_Provided material_
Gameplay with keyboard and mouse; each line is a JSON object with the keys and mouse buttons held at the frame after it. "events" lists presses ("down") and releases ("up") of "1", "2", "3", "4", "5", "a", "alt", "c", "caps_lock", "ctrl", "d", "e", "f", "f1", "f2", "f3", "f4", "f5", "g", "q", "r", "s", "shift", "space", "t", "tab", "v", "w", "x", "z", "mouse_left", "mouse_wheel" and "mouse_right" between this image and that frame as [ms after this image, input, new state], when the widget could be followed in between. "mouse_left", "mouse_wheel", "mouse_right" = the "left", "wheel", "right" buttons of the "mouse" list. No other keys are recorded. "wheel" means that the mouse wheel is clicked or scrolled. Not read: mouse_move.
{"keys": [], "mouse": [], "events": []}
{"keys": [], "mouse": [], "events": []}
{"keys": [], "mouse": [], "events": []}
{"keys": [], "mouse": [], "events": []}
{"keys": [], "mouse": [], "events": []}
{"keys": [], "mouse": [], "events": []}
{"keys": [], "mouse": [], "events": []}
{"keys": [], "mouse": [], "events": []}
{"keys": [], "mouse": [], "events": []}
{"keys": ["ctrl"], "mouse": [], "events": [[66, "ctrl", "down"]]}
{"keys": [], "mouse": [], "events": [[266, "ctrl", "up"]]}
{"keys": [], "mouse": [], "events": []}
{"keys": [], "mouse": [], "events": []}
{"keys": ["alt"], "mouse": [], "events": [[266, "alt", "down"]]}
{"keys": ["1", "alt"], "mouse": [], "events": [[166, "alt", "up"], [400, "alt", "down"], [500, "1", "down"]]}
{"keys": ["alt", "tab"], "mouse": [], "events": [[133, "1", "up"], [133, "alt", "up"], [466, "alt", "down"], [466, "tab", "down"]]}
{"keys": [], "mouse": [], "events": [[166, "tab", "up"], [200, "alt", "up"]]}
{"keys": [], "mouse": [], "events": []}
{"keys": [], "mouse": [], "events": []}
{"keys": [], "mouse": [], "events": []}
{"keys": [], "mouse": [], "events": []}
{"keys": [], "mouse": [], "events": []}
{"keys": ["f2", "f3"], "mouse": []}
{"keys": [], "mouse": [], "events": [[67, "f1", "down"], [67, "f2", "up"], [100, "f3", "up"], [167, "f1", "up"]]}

_Action item_
The records above must be reproduced word for word.

_Written solution_
Gameplay with keyboard and mouse; each line is a JSON object with the keys and mouse buttons held at the frame after it. "events" lists presses ("down") and releases ("up") of "1", "2", "3", "4", "5", "a", "alt", "c", "caps_lock", "ctrl", "d", "e", "f", "f1", "f2", "f3", "f4", "f5", "g", "q", "r", "s", "shift", "space", "t", "tab", "v", "w", "x", "z", "mouse_left", "mouse_wheel" and "mouse_right" between this image and that frame as [ms after this image, input, new state], when the widget could be followed in between. "mouse_left", "mouse_wheel", "mouse_right" = the "left", "wheel", "right" buttons of the "mouse" list. No other keys are recorded. "wheel" means that the mouse wheel is clicked or scrolled. Not read: mouse_move.
{"keys": [], "mouse": [], "events": []}
{"keys": [], "mouse": [], "events": []}
{"keys": [], "mouse": [], "events": []}
{"keys": [], "mouse": [], "events": []}
{"keys": [], "mouse": [], "events": []}
{"keys": [], "mouse": [], "events": []}
{"keys": [], "mouse": [], "events": []}
{"keys": [], "mouse": [], "events": []}
{"keys": [], "mouse": [], "events": []}
{"keys": ["ctrl"], "mouse": [], "events": [[66, "ctrl", "down"]]}
{"keys": [], "mouse": [], "events": [[266, "ctrl", "up"]]}
{"keys": [], "mouse": [], "events": []}
{"keys": [], "mouse": [], "events": []}
{"keys": ["alt"], "mouse": [], "events": [[266, "alt", "down"]]}
{"keys": ["1", "alt"], "mouse": [], "events": [[166, "alt", "up"], [400, "alt", "down"], [500, "1", "down"]]}
{"keys": ["alt", "tab"], "mouse": [], "events": [[133, "1", "up"], [133, "alt", "up"], [466, "alt", "down"], [466, "tab", "down"]]}
{"keys": [], "mouse": [], "events": [[166, "tab", "up"], [200, "alt", "up"]]}
{"keys": [], "mouse": [], "events": []}
{"keys": [], "mouse": [], "events": []}
{"keys": [], "mouse": [], "events": []}
{"keys": [], "mouse": [], "events": []}
{"keys": [], "mouse": [], "events": []}
{"keys": ["f2", "f3"], "mouse": []}
{"keys": [], "mouse": [], "events": [[67, "f1", "down"], [67, "f2", "up"], [100, "f3", "up"], [167, "f1", "up"]]}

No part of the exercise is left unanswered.